UWA product Clay Uyen is one of nine new members of the Future Force Foundation for 2017 and the outside back has taken his game to new heights since joining the program.
Captain of the Road Safety Western Force U20s, Uyen has starred in the Super U20s Championship to earn selection in the BMW Australian U20s squad in the lead up to this year's World Championship.
We sat down with the WA young gun last week to learn a bit more about him and get his thoughts on the Future Force Foundation so far.
Name: Clay Uyen
Position: Outside Back
Clay, how have you found your experience with the Future Force Foundation so far?
It has been full on, including the U20’s, but I’ve found that I’ve got so much out of it in such a short amount of time.
What is the best thing you’ve learnt in the program so far?
Just about how the system works, the whole hierarchy with the Force and where we come into it. I had no idea until I was exposed to it I guess. The way that it works all the way from Super Rugby all the way down to club, how it involves the CEO and coaches and how it all links together.
What do you think your biggest strengths are as a player?
I’d like to say my speed and footwork, but I suppose other people give me noise for it. I love to get around players and beat them one-on-one and I’ve got a bit of mongrel so that’s always handy.
Which current international player do you look up to or you model your game on and why?
I would go with Drew Mitchell, he’s played a lot of rugby at all different levels and different clubs all over the world and just the way he travels and still maintains to be such a good bloke and player, he’s pretty inspiring.
What are your rugby goals for 2017 and ultimate career aspirations?
In 2017 I want to make the Australian 20s camp and then from there the squad.
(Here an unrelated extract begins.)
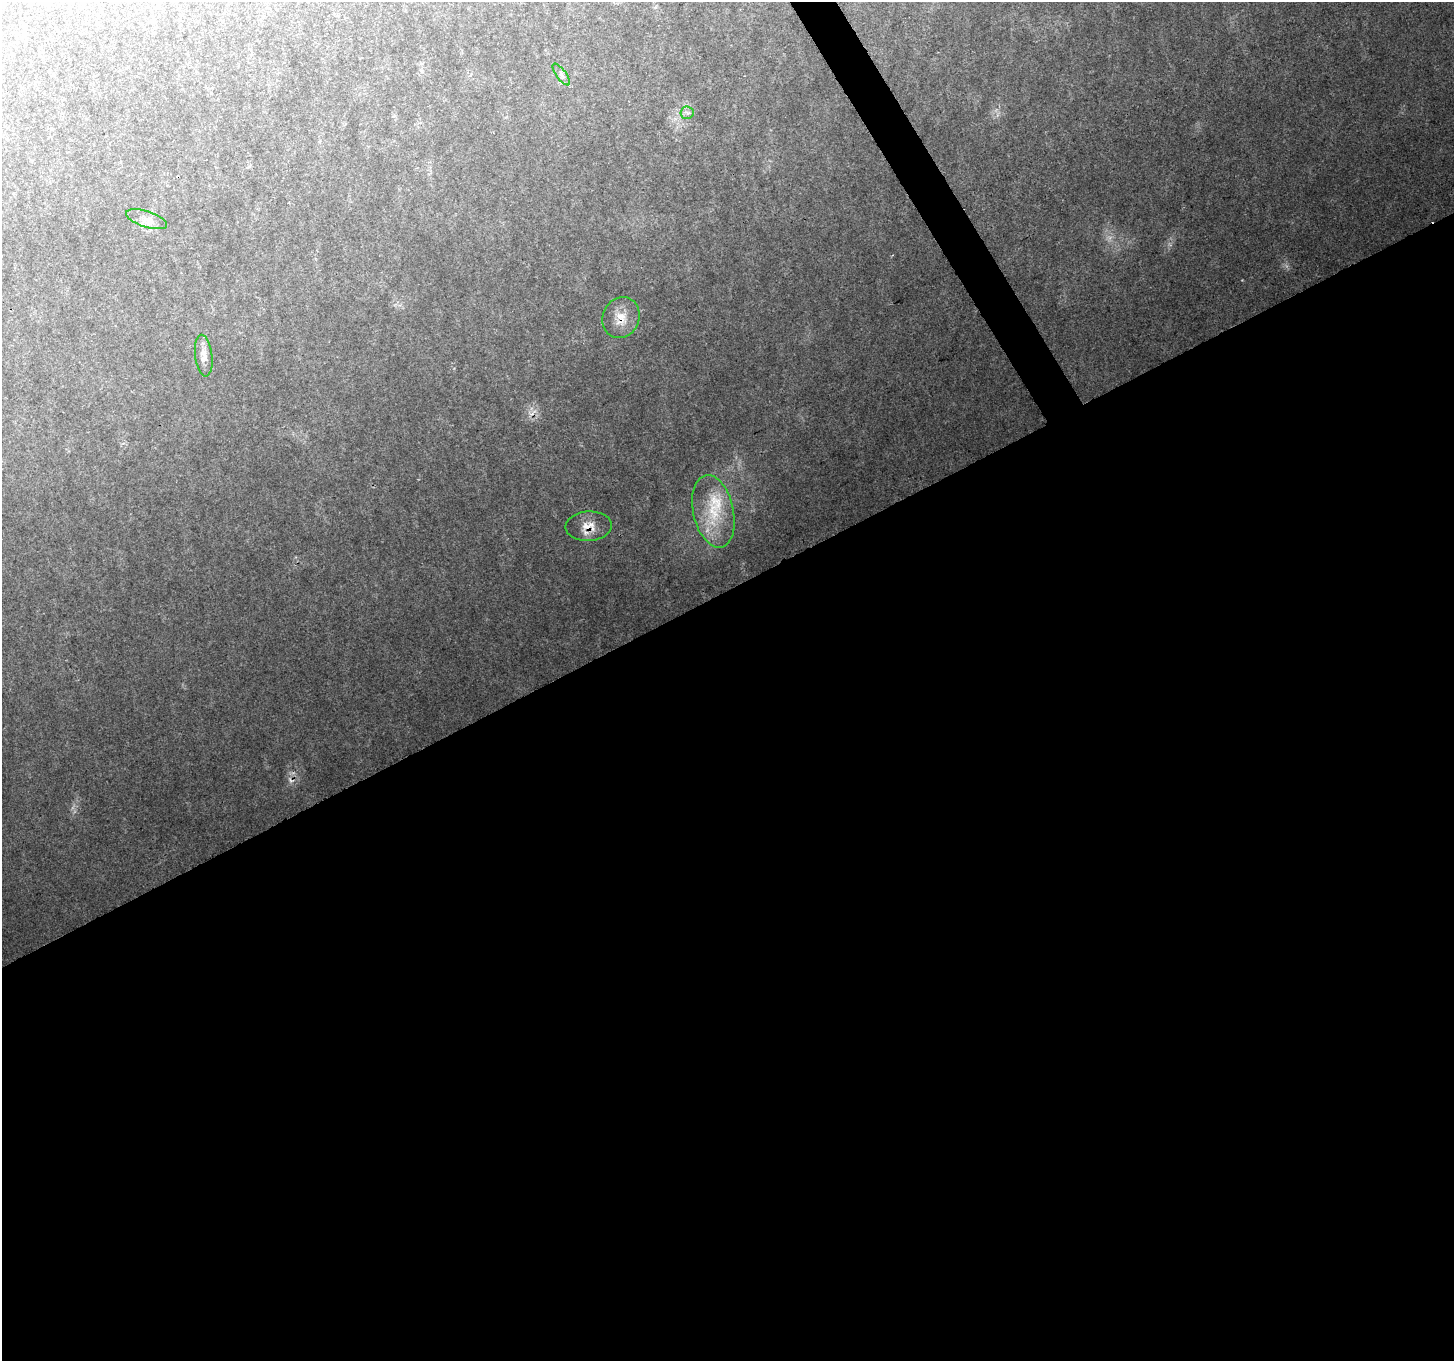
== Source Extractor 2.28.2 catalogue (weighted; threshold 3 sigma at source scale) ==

I then want to make my debut by the end of this year.
Which Western Force player have and can you learn the most from at training or around the club?
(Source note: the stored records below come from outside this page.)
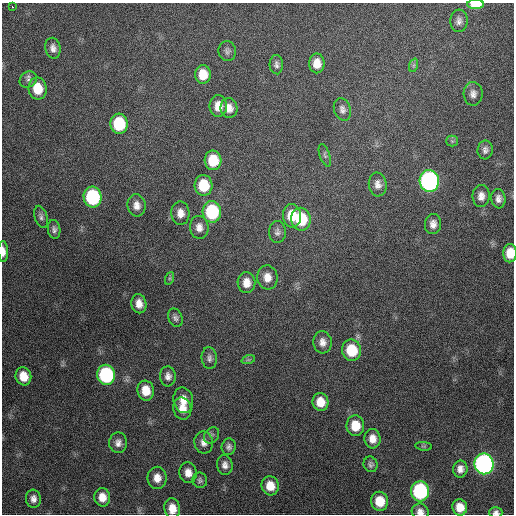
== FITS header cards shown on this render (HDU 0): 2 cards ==
NAXIS1  =                  512 / Axis length
NAXIS2  =                  512 / Axis length

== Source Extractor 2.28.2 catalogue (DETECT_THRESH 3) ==
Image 512 x 512 px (HDU 0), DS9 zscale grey, 1 PNG px = 1 image px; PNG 516 x 516 px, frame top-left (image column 1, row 512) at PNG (2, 3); each listed source drawn as its Kron ellipse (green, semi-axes under 4 px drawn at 4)
Background 673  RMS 19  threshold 57.7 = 3 sigma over >= 5 px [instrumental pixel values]
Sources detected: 77; all 77 listed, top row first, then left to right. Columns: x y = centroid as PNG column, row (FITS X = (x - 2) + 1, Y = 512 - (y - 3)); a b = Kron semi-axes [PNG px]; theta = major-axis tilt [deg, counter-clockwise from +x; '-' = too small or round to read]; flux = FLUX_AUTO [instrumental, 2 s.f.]
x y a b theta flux
476 4 8 4 0 27000
12 7 3 3 - 2200
459 21 11 8 86 6500
53 48 10 7 -78 7200
227 51 10 8 -82 4600
317 63 10 7 -90 15000
276 65 9 6 -86 4400
414 65 7 4 71 2300
203 74 9 8 - 23000
28 80 9 7 35 5200
38 88 11 9 -80 30000
473 94 12 9 -88 7700
218 106 11 8 89 14000
229 108 10 8 -81 10000
342 109 11 8 -70 5900
119 124 10 8 -87 69000
452 141 5 5 - 2400
485 150 9 7 84 5700
325 155 11 5 -71 3500
213 160 10 8 -87 37000
429 181 11 9 -88 400000
378 184 12 9 -85 8600
203 185 10 9 - 40000
481 196 11 8 88 9300
93 197 10 9 - 120000
498 199 9 7 -84 6900
137 205 11 9 -83 9300
212 212 11 9 -88 96000
180 213 12 9 -87 11000
292 216 12 9 -87 28000
41 217 11 6 -73 4700
301 219 11 9 -78 54000
433 224 10 8 83 8300
199 227 11 9 -83 9400
54 229 9 6 -81 4500
277 232 11 8 89 5500
3 251 10 5 -89 9600
510 253 9 6 89 23000
267 277 12 10 -83 13000
170 278 6 4 71 2100
246 283 10 9 - 13000
139 304 9 7 -78 11000
175 318 9 7 -67 4400
322 342 11 9 -84 9200
352 350 11 9 -81 47000
209 358 11 7 -84 5200
248 360 7 4 18 2100
106 375 10 9 - 160000
23 376 9 7 -73 21000
168 376 10 8 -86 7200
146 391 10 8 -81 21000
183 400 13 9 -79 15000
320 402 9 8 - 19000
182 408 11 9 -75 14000
355 426 10 9 - 27000
211 435 9 7 53 3600
372 439 10 8 -85 12000
204 442 11 9 -81 8300
118 443 10 9 - 7600
424 446 8 3 -5 1700
229 447 8 7 - 4700
371 464 8 7 - 3800
484 464 10 9 - 490000
225 465 10 8 -80 7100
460 469 8 7 - 8300
188 473 10 8 -81 11000
157 478 11 9 90 13000
200 480 7 7 - 3400
270 486 9 8 - 21000
420 491 10 9 - 160000
102 497 9 8 - 15000
33 499 9 7 -84 6800
380 501 9 8 - 30000
460 507 8 7 - 16000
172 509 10 8 -82 15000
420 512 8 8 - 8000
496 512 6 5 - 4500
At the frame edge (FLAGS 8, measured only in part): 6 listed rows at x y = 476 4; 3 251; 510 253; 172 509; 420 512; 496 512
Marcel Brache he’s such a book of knowledge and he always has such a good relationship with the guys who are younger then him because he’s so social. He’s probably the best one I’d target to pick his brain and ask him questions and he’s such a go-to.
How has Steve Anderson’s coaching methods helped you develop since you arrived?
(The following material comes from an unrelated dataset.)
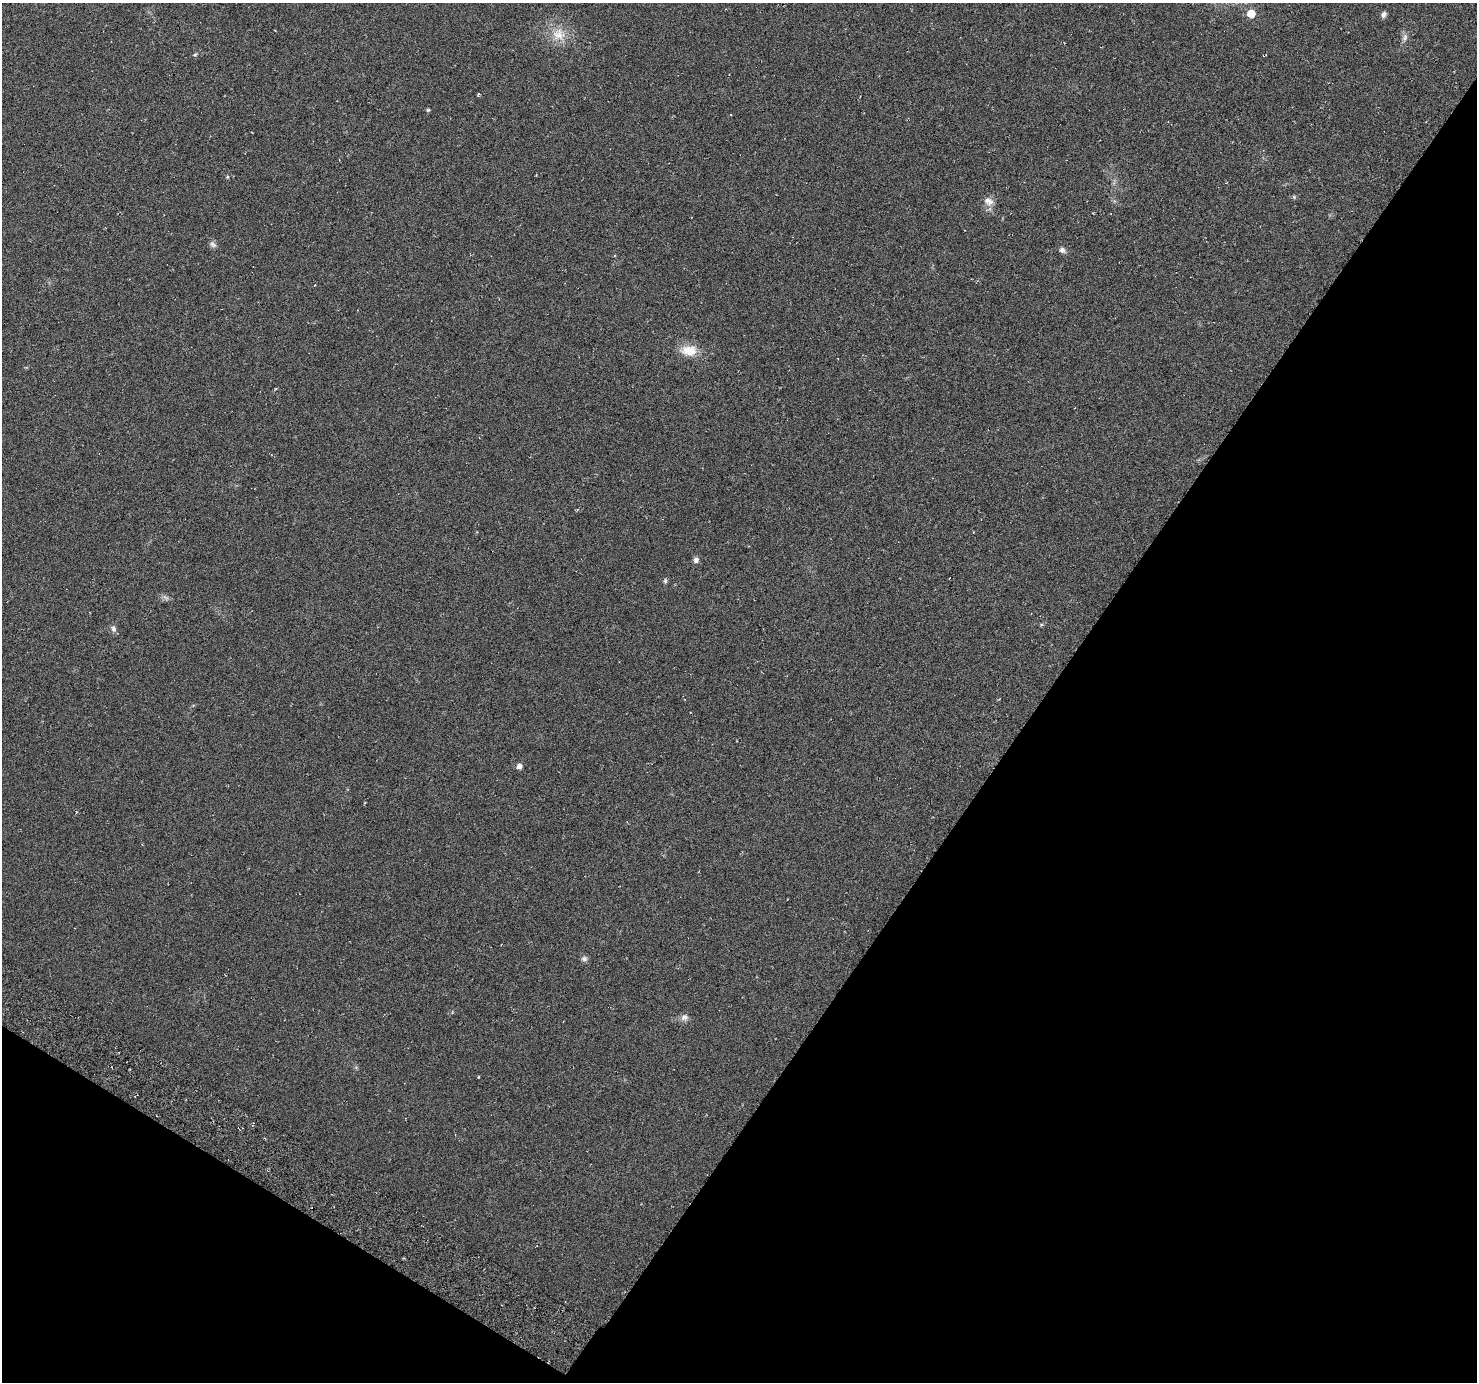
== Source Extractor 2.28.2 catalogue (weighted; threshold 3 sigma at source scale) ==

It’s very different but growing up in WA you learn how brutal a coach he is and he is definitely that. They have a standard and they expect a lot from you which is good because you come up to that standard and they don’t except anything less. I found a lot of the other guys were really shocked by his different coaching style but I’ve found that the development programme in WA is actually quite similar to the way he coaches.
Are you pursuing anything outside of rugby?
I love cars so I did have a bit of a look into mechanical engineering in my second year at UWA. I want to build fast ones basically, I’d love to get on the formula one circuit as an engineer and have a say in what’s next in the automotive industry. But other than that, professional singing, dancing and surfing…
What is your favourite thing to do on a day off?
It would be to find a sand dune and drive all over it 4WDing. I’d take a surf board with me and a pack up BBQ and just get out of the city.